## Задание A
Воспроизведите без изменений отрывок из «Бывшего и несбывшегося» от слов «Федор Степун - Бывшее» до слов «таком повороте вещей?».

───── Фрагмент текста

Федор Степун - Бывшее и несбывшееся
Напившись земляничного чая с морковным пирогом и с час крепко проспав на грязноватой койке, я вышел на улицу с намерением зайти в книжный магазин просмотреть последние газеты и новейшую агитационную литературу. Просторное, светлое помещение, которым мог бы гордиться любой губернский город, было завалено книгами, журналами, главным же
образом, брошюрами. По всем стенам висели статистические таблицы и схемы, изображающие политическое, административное и хозяйственное устройство союза и злые, частично очень меткие и талантливые каррикатуры, среди которых мне запомнилось изображение толстейшего англичанина в цилиндре и сюртуке, с громадной сигарой в сосисчатых пальцах, того самого Винстона Черчилля, который дружественно заседал вместе с Рузвельтом и Сталиным в Потсдамской междусоюзнической комиссии. Кто в 1920-21 году мог бы подумать о таком повороте вещей?
Просматривая какую-то юмористически-идейную брошюру, в которой небезызвестный советский автор всерьез развивал мысль о социалистической природе Кольцовского «Леса» и о буржуазном одиночестве Пушкинского «Дуба у лукоморья», я вдруг увидал у прилавка как будто бы знакомого человека. Порывшись в памяти, я через несколько секунд узнал в опрятно, но бедно одетом благообразном покупателе всемирно-известного создателя своеобразной анархо-социалистической системы этики и социологии. Обрадованный неожиданной встречей, я было приподнялся со стула, чтобы подойти к старцу, проживавшему в нашем городе на положении арестованной иконы революции, как мне в голову ударила мысль, что это может мне повредить. Заведующий магазином непременно заинтересовался бы моим знакомством с мировою знаменитостью и обязательно донес бы об этом знакомстве председателю земисполкома. На разбирательстве моего дела мне мог бы быть поставлен вопрос, при каких обстоятельствах я познакомился с «предателем революции», и мне пришлось бы или глупо отмалчиваться или признаваться в том, что меня познакомил с ним Борис Викторович Савинков, свою служебную и человеческую связь с которым я, конечно, тщательно скрывал. О том, что повсюду минированная шпионской
сетью советская действительность помешала мне возобновить и углубить мое лишь поверхностное петербургское знакомство с великим революционером, нравственный облик которого мне всегда представлялся исполненным исключительной чистоты и благородства, я до сих пор глубоко жалею.

──────────
───── Записи набора данных

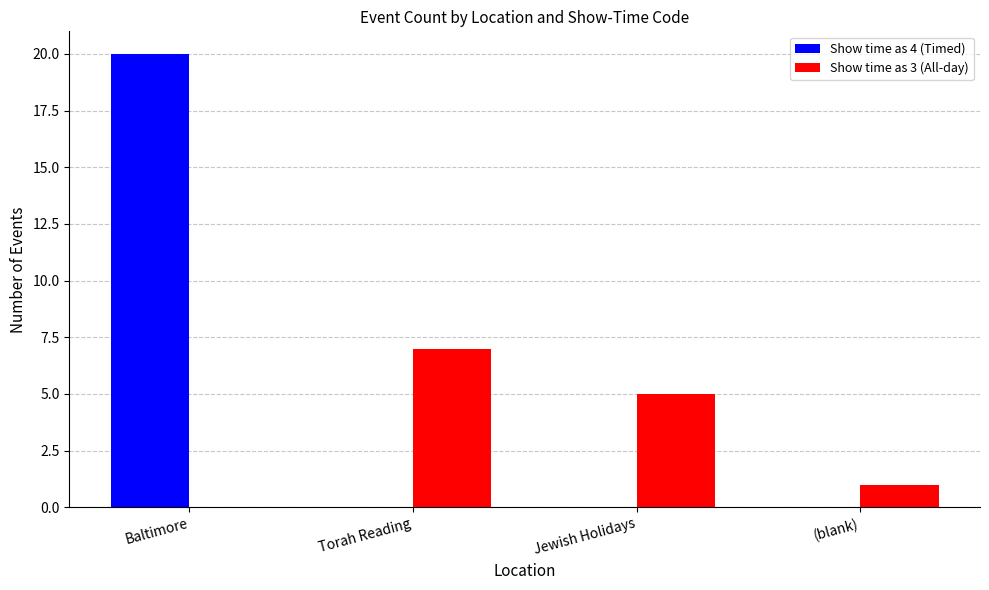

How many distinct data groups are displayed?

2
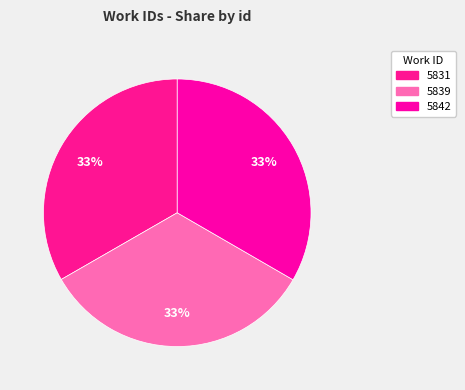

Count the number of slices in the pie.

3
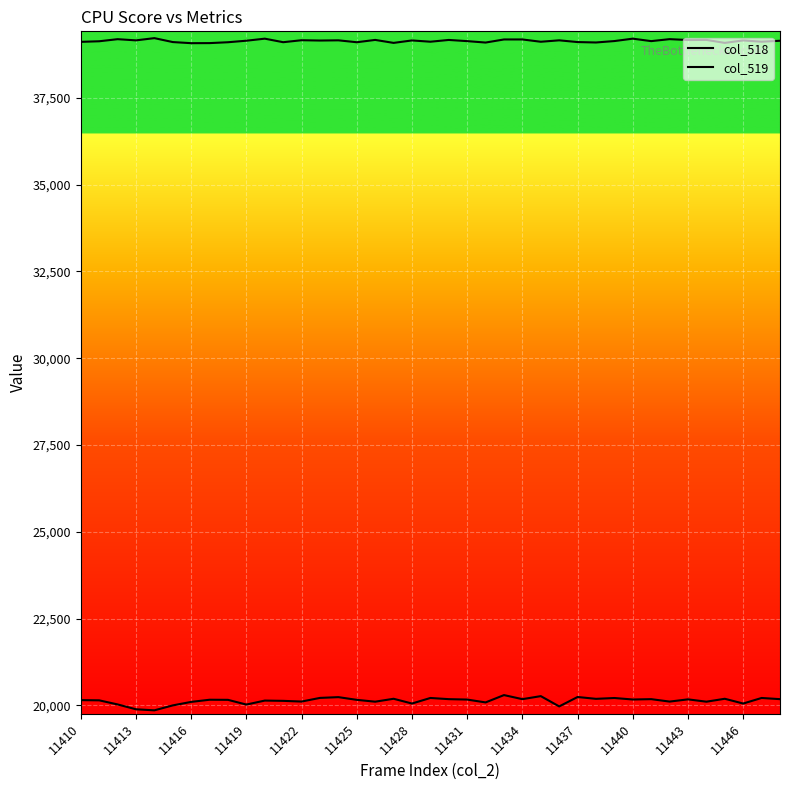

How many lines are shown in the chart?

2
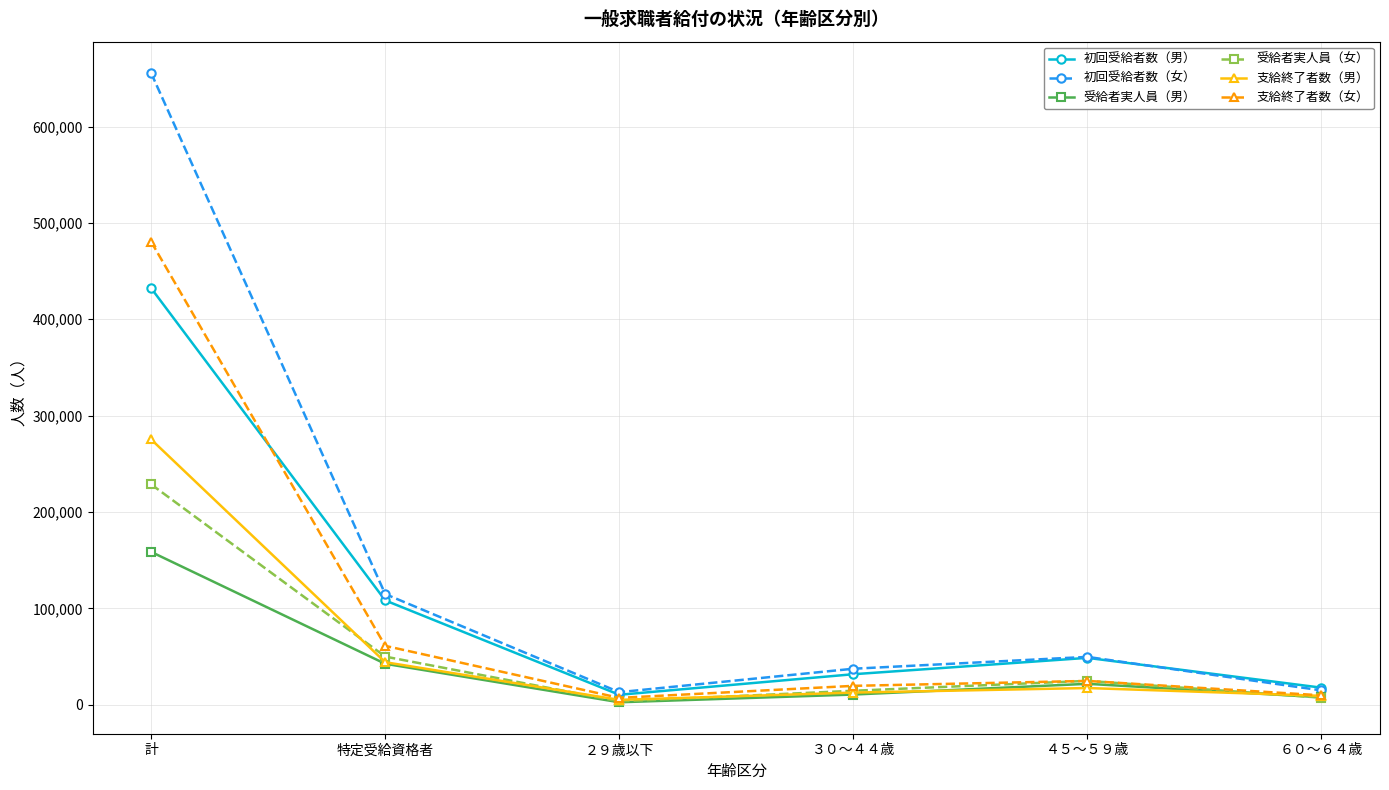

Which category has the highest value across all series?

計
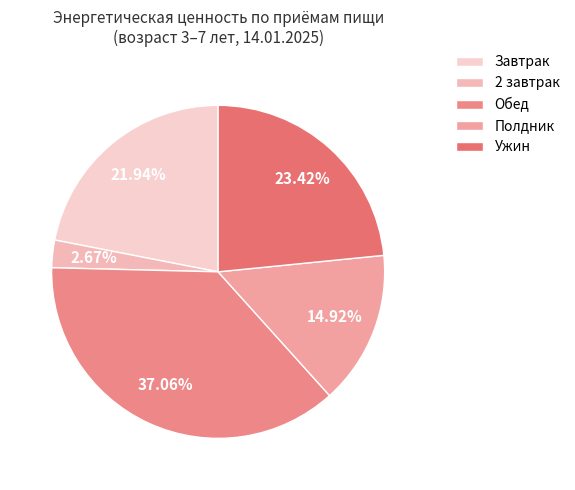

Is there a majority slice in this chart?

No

──────────

## Задание B
Укажите, сколько строк в записях содержат слово «category» с учетом регистра. В ответе приведите только число.

## Ответ A
Федор Степун - Бывшее и несбывшееся
Напившись земляничного чая с морковным пирогом и с час крепко проспав на грязноватой койке, я вышел на улицу с намерением зайти в книжный магазин просмотреть последние газеты и новейшую агитационную литературу. Просторное, светлое помещение, которым мог бы гордиться любой губернский город, было завалено книгами, журналами, главным же
образом, брошюрами. По всем стенам висели статистические таблицы и схемы, изображающие политическое, административное и хозяйственное устройство союза и злые, частично очень меткие и талантливые каррикатуры, среди которых мне запомнилось изображение толстейшего англичанина в цилиндре и сюртуке, с громадной сигарой в сосисчатых пальцах, того самого Винстона Черчилля, который дружественно заседал вместе с Рузвельтом и Сталиным в Потсдамской междусоюзнической комиссии. Кто в 1920-21 году мог бы подумать о таком повороте вещей?

## Ответ B
1